Segment Start: GIVEN DATA
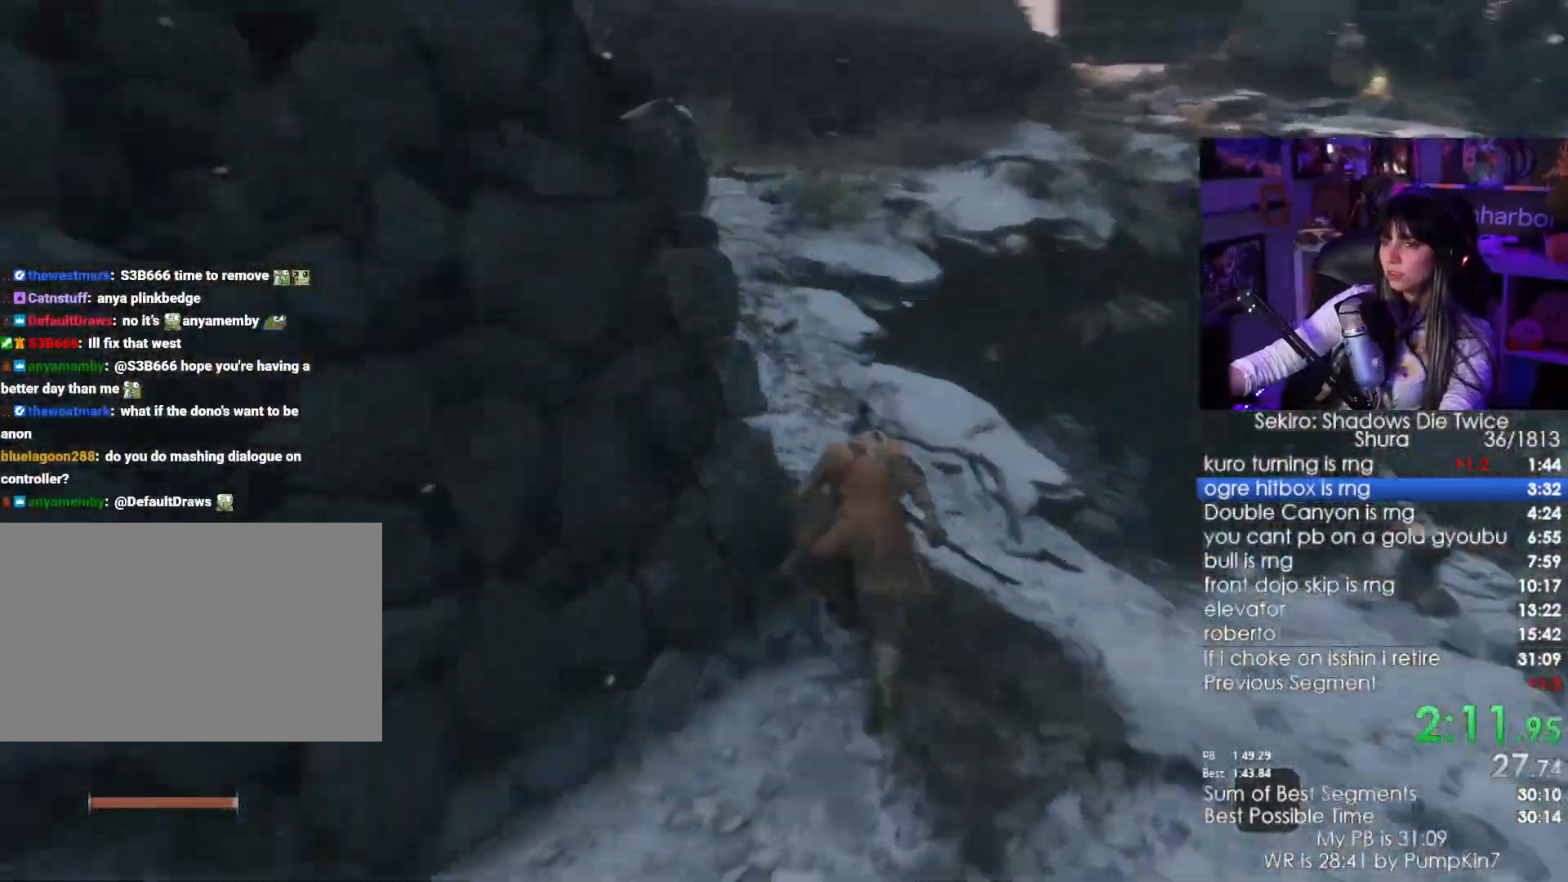
{"keys": ["shift", "w"], "mouse": [], "events": []}
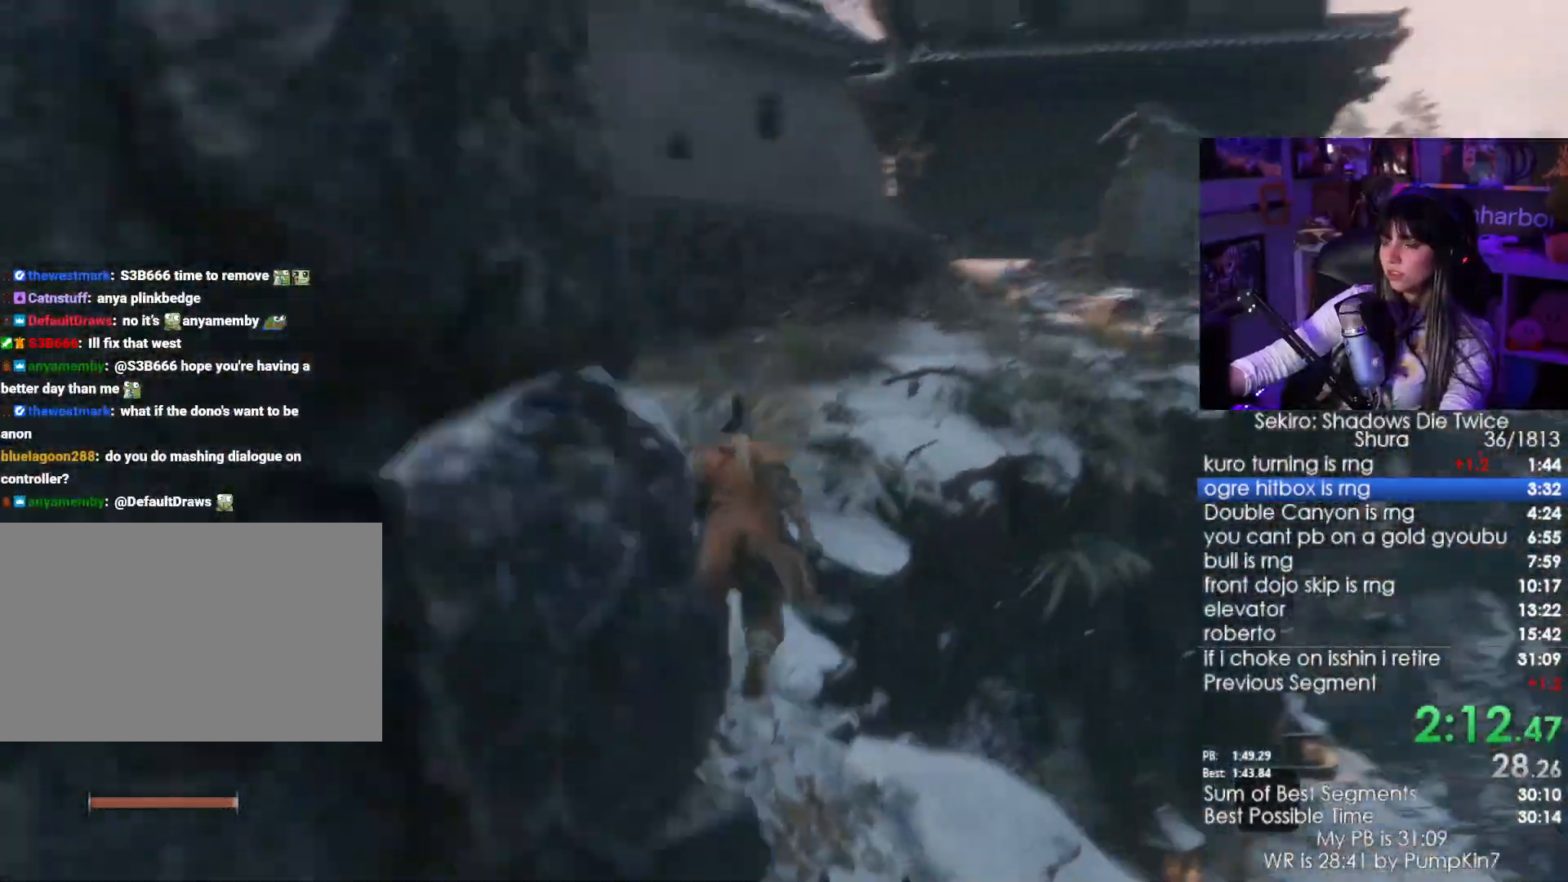
{"keys": ["shift", "w"], "mouse": [], "events": []}
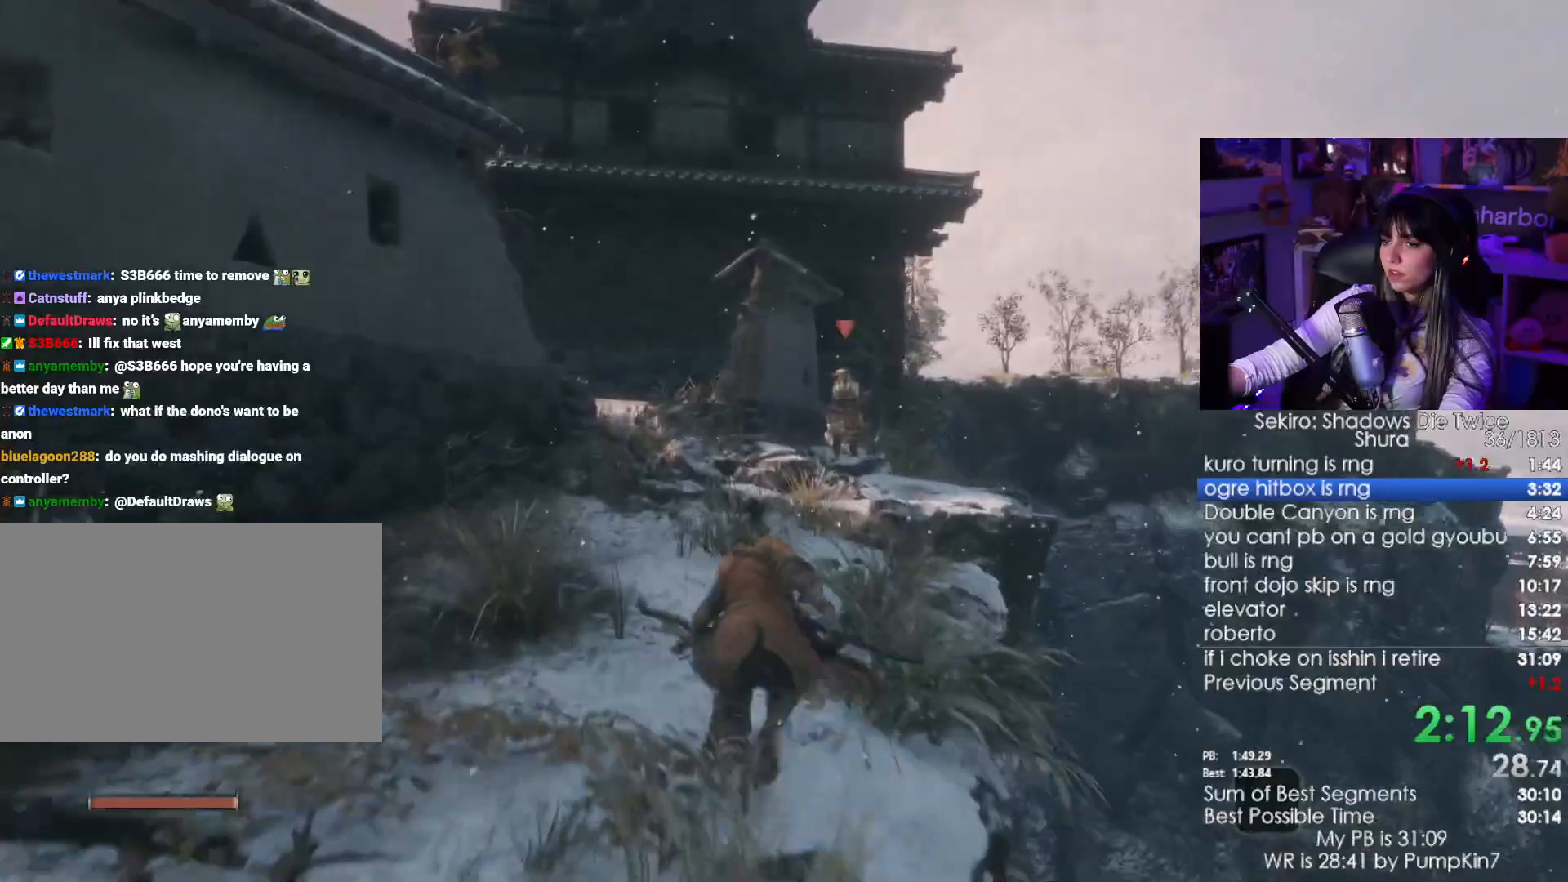
{"keys": ["shift", "w"], "mouse": [], "events": []}
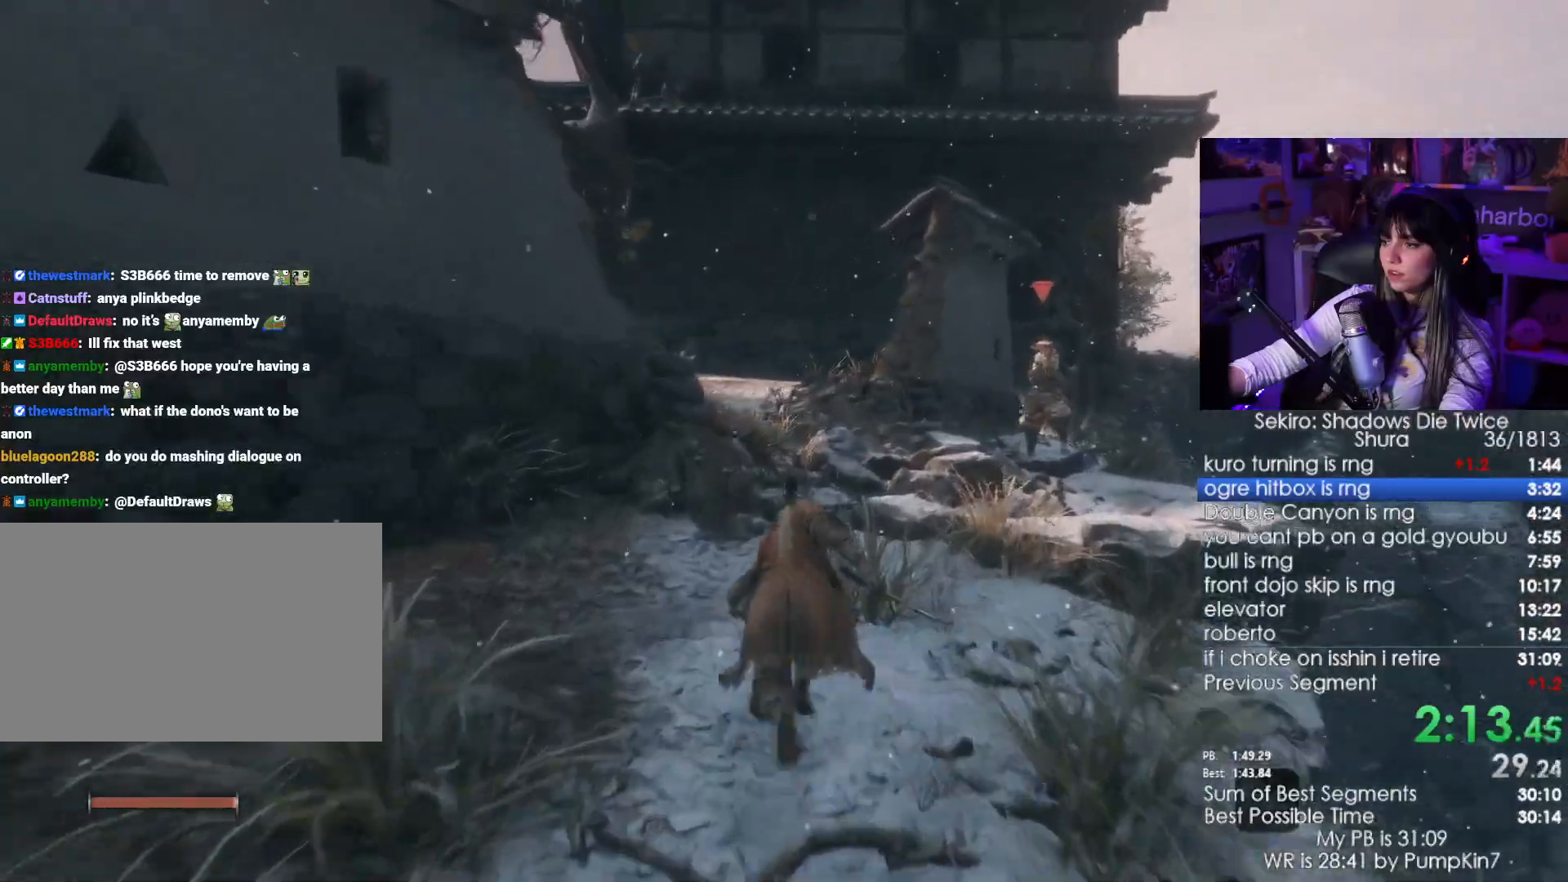
{"keys": ["shift", "w"], "mouse": [], "events": []}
Segment End: GIVEN DATA
WHAT IS REQUIRED
Print the material above exactly as it appears, but not its pictures.

TASK RESPONSE
{"keys": ["shift", "w"], "mouse": [], "events": []}
{"keys": ["shift", "w"], "mouse": [], "events": []}
{"keys": ["shift", "w"], "mouse": [], "events": []}
{"keys": ["shift", "w"], "mouse": [], "events": []}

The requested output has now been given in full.